An emphasis on dynamic mechanical properties of novel stilbene containing copolymer/organo-MMT nanocomposites fabricated via in situ interlamellar copolymerization


KAVLAK S., KAPLAN CAN H.

JOURNAL OF APPLIED POLYMER SCIENCE, cilt.139, sa.1, 2022 (SCI-Expanded) identifier identifier

  • Yayın Türü: Makale / Tam Makale
  • Cilt numarası: 139 Sayı: 1
  • Basım Tarihi: 2022
  • Doi Numarası: 10.1002/app.51417
  • Dergi Adı: JOURNAL OF APPLIED POLYMER SCIENCE
  • Derginin Tarandığı İndeksler: Science Citation Index Expanded (SCI-EXPANDED), Scopus, PASCAL, Aerospace Database, Applied Science & Technology Source, Biotechnology Research Abstracts, Chemical Abstracts Core, Chimica, Communication Abstracts, Compendex, INSPEC, Metadex, Civil Engineering Abstracts
  • Anahtar Kelimeler: clay, copolymers, nanostructured polymers, MALEIC-ANHYDRIDE, TRANS-STILBENE, CLAY, POLYACRYLAMIDE, INTERCALATION, ACRYLAMIDE, COMPOSITE, FTIR
  • Hacettepe Üniversitesi Adresli: Evet

Özet

The objective of the present study is to synthesis and characterize the novel functional stilbene containing copolymer-clay nanocomposites, make clear the influence of organo-clay on peculiarities of the nanocomposites and emphasis on the dynamic mechanical properties. For this purpose, poly(acrylamide-co-trans-stilbene)-organo-MMT [poly(AAm-co-Stb)-O-MMT] nanocomposites were synthesized by in situ interlamellar solution copolymerization with organically modified montmorillonite (O-MMT) clay due to its superior properties gives to copolymer. The effect of different amounts of O-MMT clay incorporation to the nanocomposite structure and properties of copolymer/O-MMT clay nanocomposites were characterized by X-ray diffraction (XRD), Attenuated Total Reflectance-Fourier Transform Infrared, Thermogravimetric Analysis, Differential Scanning Calorimeter, Dynamic mechanic analysis (DMA) methods.
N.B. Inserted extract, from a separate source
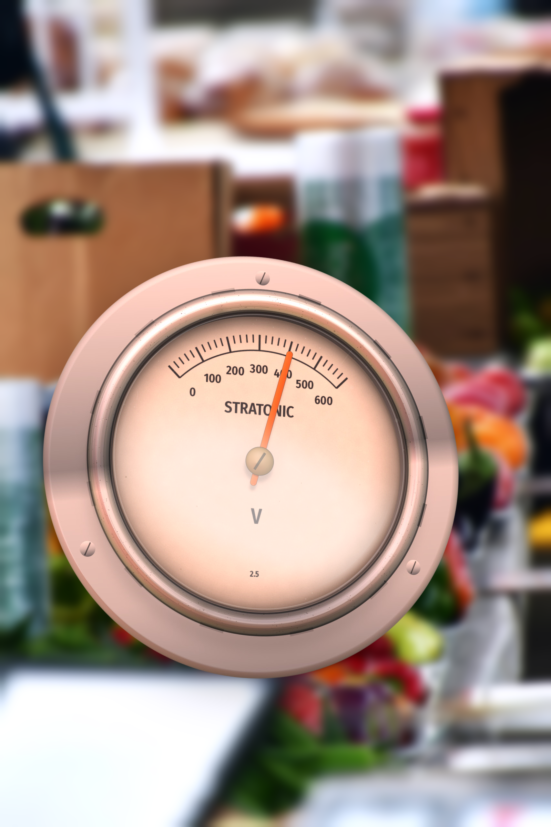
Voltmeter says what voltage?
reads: 400 V
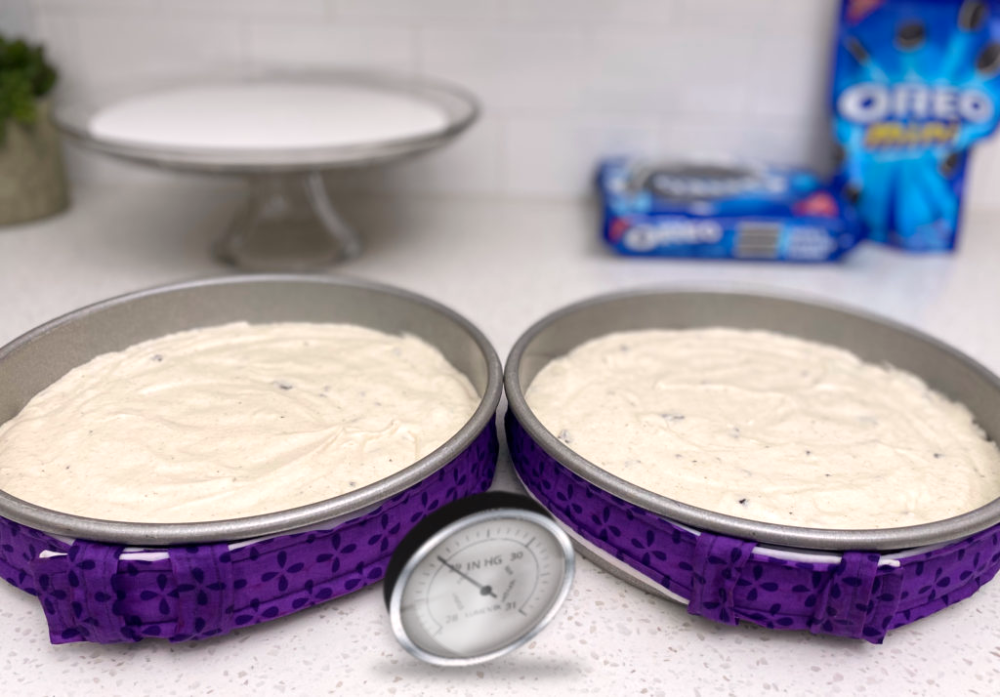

XRD analysis showed the basal spacing of the O-MMT increased in nanocomposites and this indicated that the intercalation of the copolymer chain into the O-MMT interlayer performed and nanocomposites were obtained successfully. Additionally, copolymer/O-MMT nanocomposites exhibited improved thermal properties at higher temperatures than the pristine copolymer. DMA results enlightened the viscoelastic properties of synthesized materials. DMA results indicated that obtained nanocomposites have higher mechanical strength because of the interaction/compatibility in between copolymer chains and O-MMT. In the light of these results, this work has introduced new perspectives on design, fabrication and viscoelastic properties of certain organo-clay copolymer nanocomposites for the synthesis of new materials and potential industrial applications.